I jerked to a stop and glanced up. Making his way toward me from the opposite end of the hall was the tall lean figure that I wasn’t sure I wanted to see yet. There were other players walking ahead of me, and he ignored them as they tried to speak to him. He didn’t even pay them a second glance, which was unbelievably rude, but it made me shake my head when I was fighting for my dignity. I couldn’t even wrestle up my Big Girl Socks.

Kulti stopped the second he was about a foot away. His big body was solid and unmoving, and his face that perfect mask of careful control that didn’t give me a hint of what was going on in his big German head. It only made me feel more awkward, more uncertain, more frustrated that we hadn’t won.

Setting his hands on his hips, pulling his shirt tight against his pectoral muscles, he blinked. “You have two options,” he explained, sizing me up. “Would you like to break something or would you like a hug?” he asked in a completely serious tone.

I blinked at him and then licked my lips before pressing them together. We’d lost and here he was asking me if I needed to break something or if I needed a stinking hug. Tears pooled in my eyes, and I blinked more and more as my throat clogged up. “Both?”

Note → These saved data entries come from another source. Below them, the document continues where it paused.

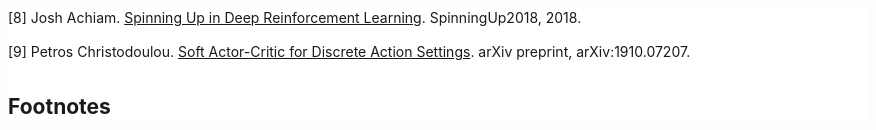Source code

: [8] Josh Achiam. [Spinning Up in Deep Reinforcement Learning](https://spinningup.openai.com/). SpinningUp2018, 2018.

[9] Petros Christodoulou. [Soft Actor-Critic for Discrete Action Settings](https://arxiv.org/abs/1910.07207). arXiv preprint, arXiv:1910.07207.

## Footnotes
[^1]: With an abuse of notation, $\mathcal{T}\_\pi$ implicitly represents two mappings $\mathcal{T}\_\pi:\mathcal{S}\to\mathcal{S}$ and $\mathcal{T}\_\pi':\mathcal{S}\times\mathcal{A}\to\mathcal{S}\times\mathcal{A}$.
[^2]: The formula for greedy policy can also be derived by another way. First off, consider the objective we have
\begin{align\*}
J(\pi(\cdot\vert s))&=\mathbb{E}\_{a\sim\pi}\Big[Q(s,a)\Big]+\alpha H\big(\pi(\cdot\vert s)\big) \\\\ &=\sum_{a\sim\pi}\pi(a\vert s)Q(s,a)-\sum_{a\sim\pi}\pi(a\vert s)\log\pi(a\vert s) \\\\ &=\sum_{a}\pi(a\vert s)\big(Q(s,a)-\alpha\log\pi(a\vert s)\big)
\end{align\*}
Thus, the partial derivative of the $J(\pi(\cdot\vert s))$ w.r.t $\pi(\bar{a}\vert s)$ for some $\bar{a}\in\mathcal{A}$ is given as
\begin{align\*}
\nabla_{\pi(\bar{a}\vert s)}J(\pi(\cdot\vert s))&=\nabla_{\pi(\bar{a}\vert s)}\sum_a\pi(a\vert s)\Big[Q(s,a)-\alpha\log\pi(a\vert s)\Big] \\\\ &=Q(s,\bar{a})-\alpha\log\pi(\bar{a}\vert s)-\alpha\pi(\bar{a}\vert s)\cdot\frac{1}{\pi(\bar{a}\vert s)} \\\\ &=Q(s,\bar{a})-\alpha\log\pi(\bar{a}\vert s)-\alpha
\end{align\*}
Setting the derivative to zero yields
\begin{equation\*}
\pi(\bar{a}\vert s)=\frac{\exp\left(\frac{1}{\alpha}Q(s,\bar{a})\right)}{\exp\alpha}
\end{equation\*}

His facial expression still didn’t change. “I don’t have anything for you to break right now, but when we leave…”

It was the ‘we’ that got me.

The ‘we’ that convinced me to throw my arms around his waist and hug him so close later on I’d wonder how he managed to breathe. He didn’t even hesitate wrapping his arms around the tops of my shoulders, his head tipping down so that his mouth was right by my ear. “Don’t cry.”

The tears just poured out. My frustration, my disappointment, my embarrassment all went right for it. Every insecurity was present. “I’m sorry,” I told him in a watery voice.

“For what?”

Oh my God, my nose was running faster than I was capable of keeping up with. My heartbreak right there on display. “For disappointing you,” I forced myself to say. My shoulders were shaking with suppressed hiccups.

His head moved, his mouth edging closer toward my ear. Those big muscular arms tightened around me. “You could never disappointment me.” Did his voice sound strange or was I imagining it? “Not in this life, Sal.”

Yeah, that didn’t help at all. Jesus Christ. My nose turned into a running faucet. “Is this real? Are you real? Am I going to wake up tomorrow and see that the season hasn’t even started and these last four months have been a dream?” I asked him.

“It’s very real,” he said in that same strange voice.

What a wonderful thing and a very sad thing at the same time.

I could hear footsteps getting louder around us as they echoed in the hallway, but I couldn’t find it in me to give a single microscopic shit who was approaching and what they would think.